The following quote is taken from one of my favourite books, Slaying the Dragon: The History of Addiction Treatment and Recovery in America by William L White.
‘During the past 150 years, “treatment” in the addictions field has been viewed as something that occurs within an institution – a medical, psychological, and spiritual sanctuary isolated from the community at large.
In the future, this locus will be moved from the institution to the community itself. Treatment will be viewed as something that happens in indigenous networks of recovering people that exist within the broader community.
The shift will be from the emotional and cognitive processes of the client to the client’s relationship in a social environment. With this shift will come an expansion of the role of the clinician to encompass skills in community organization.
Such a transition does not deny the importance of the reconstruction of personal identity and other cognitive and emotional processes – or of the physical processes of healing – in addiction recovery. But it does recognize that such processes unfold within a social ecosystem and that this ecosystem, as much as the risk and resiliency in the individual, tips the scale towards recovery or continued self-destruction.

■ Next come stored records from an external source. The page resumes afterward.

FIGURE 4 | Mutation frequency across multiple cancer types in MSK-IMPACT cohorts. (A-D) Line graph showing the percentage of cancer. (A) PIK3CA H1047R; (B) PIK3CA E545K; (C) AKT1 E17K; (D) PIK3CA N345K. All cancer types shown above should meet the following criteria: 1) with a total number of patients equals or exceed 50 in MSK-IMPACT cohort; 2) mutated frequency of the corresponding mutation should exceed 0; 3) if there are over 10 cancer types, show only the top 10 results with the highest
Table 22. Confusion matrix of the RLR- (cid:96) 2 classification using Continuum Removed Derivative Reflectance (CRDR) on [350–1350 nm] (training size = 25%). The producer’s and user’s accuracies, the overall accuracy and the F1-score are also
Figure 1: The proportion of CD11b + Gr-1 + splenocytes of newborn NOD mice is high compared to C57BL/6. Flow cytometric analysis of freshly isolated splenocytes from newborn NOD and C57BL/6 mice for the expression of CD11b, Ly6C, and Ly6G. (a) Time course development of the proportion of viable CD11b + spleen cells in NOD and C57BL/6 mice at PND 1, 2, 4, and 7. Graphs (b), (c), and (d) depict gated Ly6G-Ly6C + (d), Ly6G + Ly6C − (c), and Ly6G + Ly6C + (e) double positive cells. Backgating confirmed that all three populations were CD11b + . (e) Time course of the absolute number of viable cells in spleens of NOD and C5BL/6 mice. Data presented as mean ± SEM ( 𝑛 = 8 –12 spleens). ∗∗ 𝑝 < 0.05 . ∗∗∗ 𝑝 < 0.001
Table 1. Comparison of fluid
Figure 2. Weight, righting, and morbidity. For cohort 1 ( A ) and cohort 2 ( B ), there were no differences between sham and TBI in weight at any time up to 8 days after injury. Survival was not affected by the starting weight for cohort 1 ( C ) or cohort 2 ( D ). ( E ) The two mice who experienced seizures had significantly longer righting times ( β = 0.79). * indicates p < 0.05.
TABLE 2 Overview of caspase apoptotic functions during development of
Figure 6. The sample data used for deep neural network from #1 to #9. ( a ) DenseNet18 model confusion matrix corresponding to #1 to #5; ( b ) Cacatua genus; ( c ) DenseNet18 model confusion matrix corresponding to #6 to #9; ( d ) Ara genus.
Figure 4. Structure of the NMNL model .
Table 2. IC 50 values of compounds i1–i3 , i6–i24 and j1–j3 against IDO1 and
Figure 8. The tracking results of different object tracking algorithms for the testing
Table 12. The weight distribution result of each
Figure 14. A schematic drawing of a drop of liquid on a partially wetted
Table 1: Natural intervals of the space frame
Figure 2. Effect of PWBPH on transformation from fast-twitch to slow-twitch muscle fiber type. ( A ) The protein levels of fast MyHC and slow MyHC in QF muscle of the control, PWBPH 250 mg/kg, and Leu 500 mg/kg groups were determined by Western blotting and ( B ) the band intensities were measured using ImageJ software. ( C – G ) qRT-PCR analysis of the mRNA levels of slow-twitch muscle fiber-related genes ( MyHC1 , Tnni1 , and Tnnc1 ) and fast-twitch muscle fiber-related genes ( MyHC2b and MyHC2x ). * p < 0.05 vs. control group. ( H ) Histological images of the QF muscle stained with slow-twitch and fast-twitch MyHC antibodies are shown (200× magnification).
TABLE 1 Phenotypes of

As these new community organizers extend their activities beyond the boundaries of traditional inpatient and outpatient treatment, they will need to be careful that they do not undermine the natural indigenous system of support that exist within the community.
The worst scenario would be that we would move into the lives of communities and – rather than help nurture the growth of indigenous supports – replace these natural, reciprocal relationships with ones that are professionalized, hierarchal, and commercialised.’
These words, originally written in 1998, still ring true today. And there are many examples of addiction recovery communities.